On Wed, Jan 7, 2009 at 6:25 PM, Keisial <keisial(a)gmail.com> wrote:
Anthony was doing some similar work in October, based
on RCS and reverse
deltas. Results also reduced the sizes notably.
http://blog.p2pedia.org/2008/10/anarchism.html
Using skip-deltas I think you could make a system fast enough to run live.
At the very least it could be used as part of an incremental dump system.
Using *smart* skip-deltas, you'd resolve the inefficiencies due to
page-blanking vandalism.
I never managed to create an implementation, though. In particular, I
[oddly] couldn't find a standalone diff program to make the deltas in RCS
format, and never got around to writing my own.

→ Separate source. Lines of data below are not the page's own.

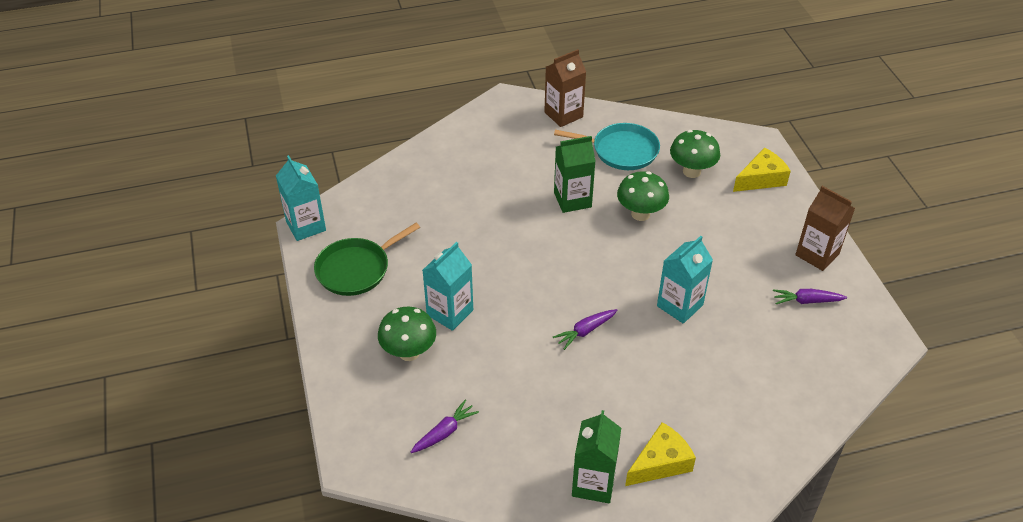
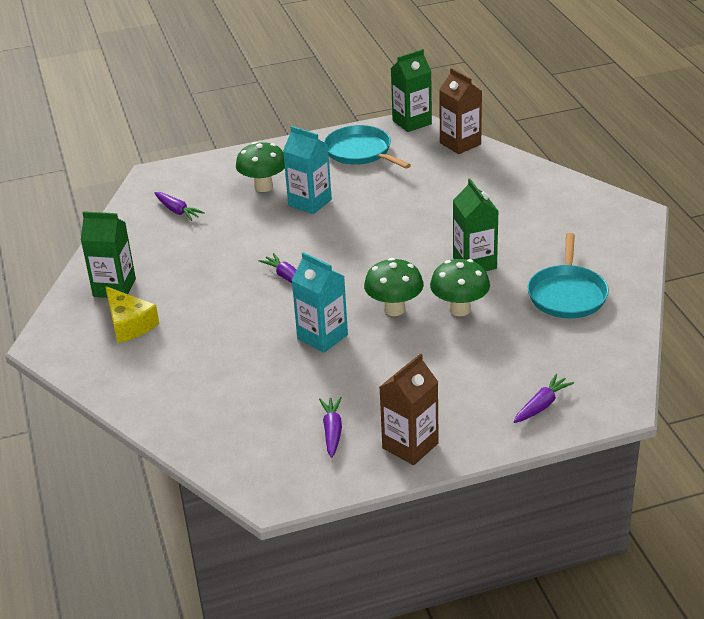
camera: 90 degrees right, 10 degrees down
(306, 226) = (412, 122): turquoise carton -> green carton
(356, 269) = (360, 152): green pan -> turquoise pan
(563, 115) = (621, 251): brown carton -> brown carton (460, 144)
(691, 171) = (542, 347): green mushroom -> green mushroom (394, 309)
(761, 179) = (542, 405): yellow cheese -> purple carrot

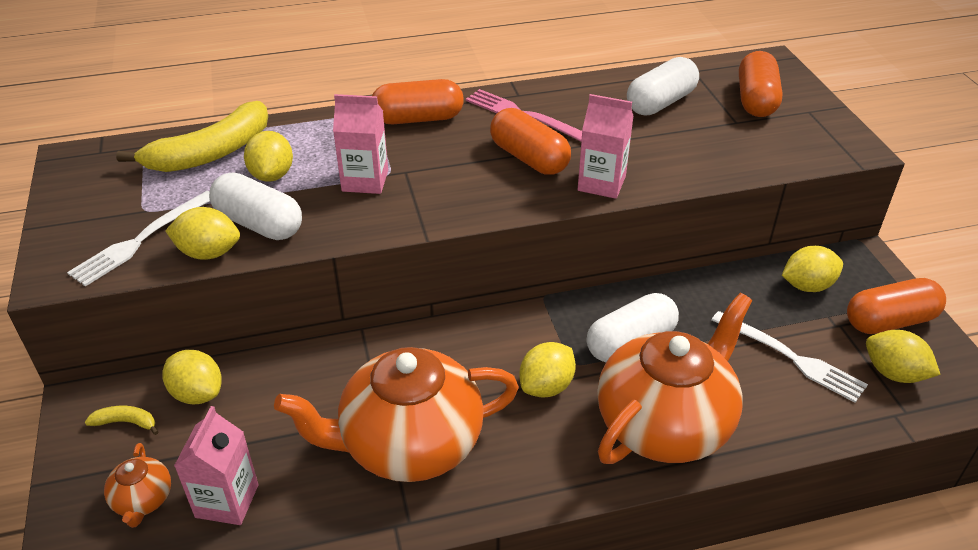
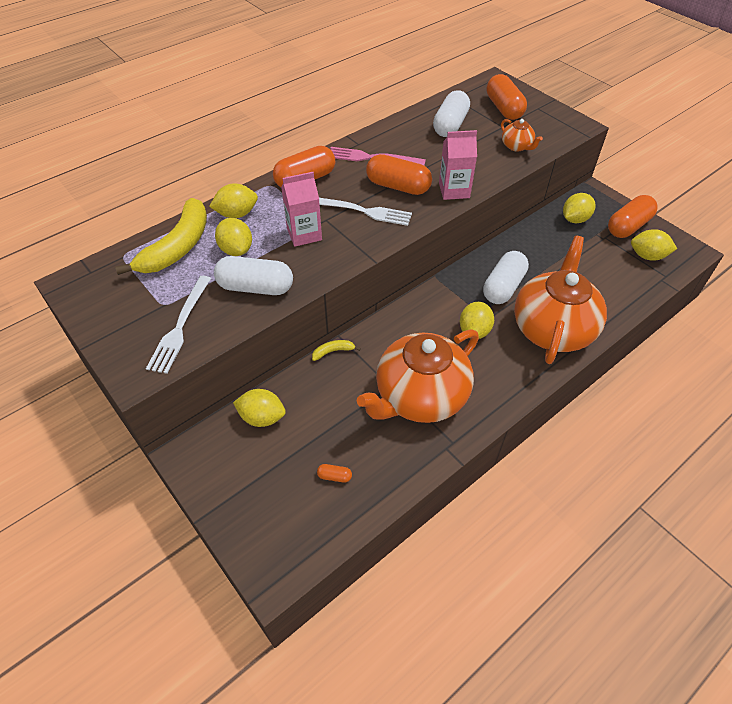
camera: 25 degrees left, 10 degrees up
(126, 422) = (228, 455): yellow banana -> yellow banana (333, 351)
(143, 500) = (279, 499): orange teapot -> orange teapot (516, 146)
(209, 253) = (237, 319): yellow lemon -> yellow lemon (237, 214)
(227, 501) = (334, 476): pink carton -> orange capsule
(791, 358) = (593, 265): white fork -> white fork (362, 211)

One improvement over the diff format used by RCS would be to use smarter
breakpoints, since wikitext tends to have a lot of really long lines with no
line breaks. Using some simple heuristics to guess at sentence breaks would
probably be useful there. It wouldn't have to be perfect, since
reconstruction just concatenates all the text together regardless of where
it was broken apart. Of course, results would be somewhat language
specific.
I like Robert's approach, though. I'd love to see the results of applying
the concept of skip-deltas to it, to achieve O(lg(N)) random access reads
(with N being the number of revisions to the article being accessed). Or
maybe I'm misreading him and he's already accomplished that?